Aus der Taufe kriecht, so sagt der Epheserbrief, eine neue Menschheit. Das Leben der Glaubenden ist geprägt von Liebe und Gerechtigkeit. Sie leben sozusagen schon jetzt aus den Kräften der Ewigkeit. Und darum wird der Heilige Geist als „Unterpfand unseres Erbes“ (Luther V. 14), als „Anzahlung“ (NGÜ), als eine Art „Vorschuss auf unser Erbe“ (Basisbibel) bezeichnet. Wer von diesem umwälzenden Tun Gottes, das durch Glaube und Taufe in unser Leben hinein kommt, berührt worden ist, der will davon mehr.
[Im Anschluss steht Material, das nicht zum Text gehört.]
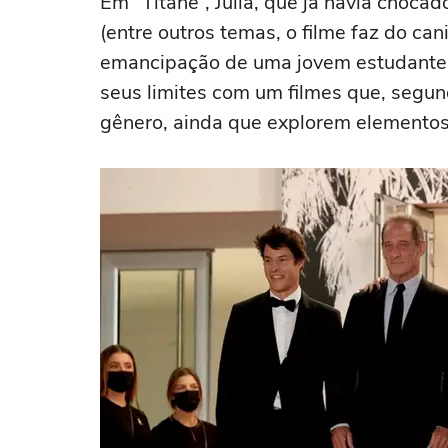
Em “Titane”, Julia, que já havia choc
(entre outros temas, o filme faz do ca
emancipação de uma jovem estudante d
seus limites com um filmes que, segun
gênero, ainda que explorem elementos d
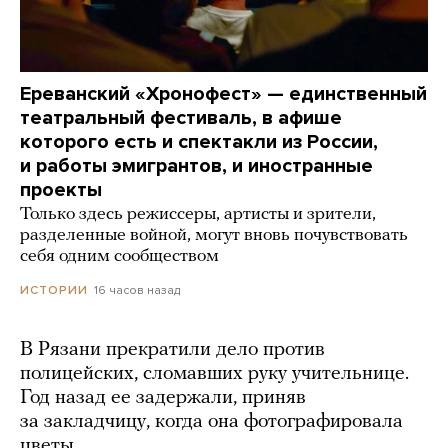
Ереванский «Хронофест» — единственный
театральный фестиваль, в афише
которого есть и спектакли из России,
и работы эмигрантов, и иностранные
проекты
Только здесь режиссеры, артисты и зрители,
разделенные войной, могут вновь почувствовать
себя одним сообществом
16 часов назад
ИСТОРИИ
В Рязани прекратили дело против
полицейских, сломавших руку учительнице.
Год назад ее задержали, приняв
за закладчицу, когда она фотографировала
цветы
Der Heilige Geist macht uns durch sein Wirken Geschmack auf Ewigkeit.
Liebe Schwestern und Brüder, das geistliche Amt wird in einer Zeit des Ausgebranntseins, des Burn-out, den Trost der Ewigkeit spenden und so Lust auf Gottes Zukunft machen.
Die Menschen sollen spüren, warum Kirche da ist. Wir sind erwählt aus ewiger Liebe. Wir sind erlöst durch Jesus Christus. Wir haben durch den Heiligen Geist Geschmack auf Ewigkeit bekommen. Wenn wir unsern Dienst so ausüben, dann sind wir etwas zum Lobe seiner Herrlichkeit. Amen.
Und der Friede Gottes, der höher ist als alle Vernunft, bewahre eure Herzen und Sinne in Christus Jesus. Amen.
1D. Bonhoeffer, Widerstand und Ergebung. Neuausgabe 327 f.